Then the case should be closed. We both agree that your definition is meaningless.
If you fail to establish that your wording points to a substantially and significantly different concept, then you're admitting that your concept is the same as my concept, which is meaningless no matter how you word it.
The burden is on you to show why the Wikipedia definition is meaningless, not for me to prove your definition is meaningless. (Which is pointless anyways since we both agree that your's is meaningless.)
By the way, this is just the first of three preliminary counter-arguments to fine-tuning, and then there is my main counter-argument. So it will be a while before you go on to theism :)
I'd suggest for you to present your others because I'll be going on to Theism otherwise.
Could you answer my previous question. If you find yourself forced to concede fine-tuning is not a valid argument for God, and then all other subsequent deistic or theistic arguments you present are also debunked, will you stop being a Christian?

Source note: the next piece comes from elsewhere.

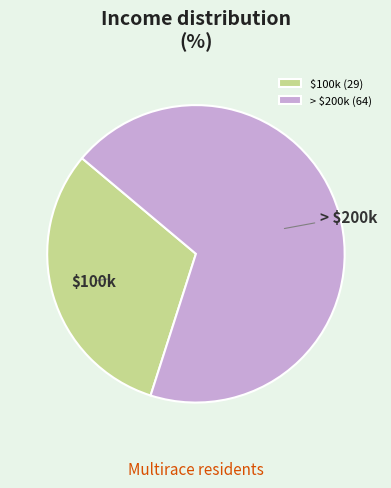

Count the number of slices in the pie.

2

What I've said before is that if a viable naturalistic explanation is found for the origin of the universe, then Deism is falsified. I would include fine-tuning also. If a viable naturalistic explanation is found for fine-tuning, then Deism is falsified. If Deism is falsified, then that would include Theism and Christianity. If I remain a Christian after that, it would only be based on fideism.

Let me ask you, if an intelligent creator is more tenable than any other explanation, would it then be irrational of you to be an atheist/agnostic?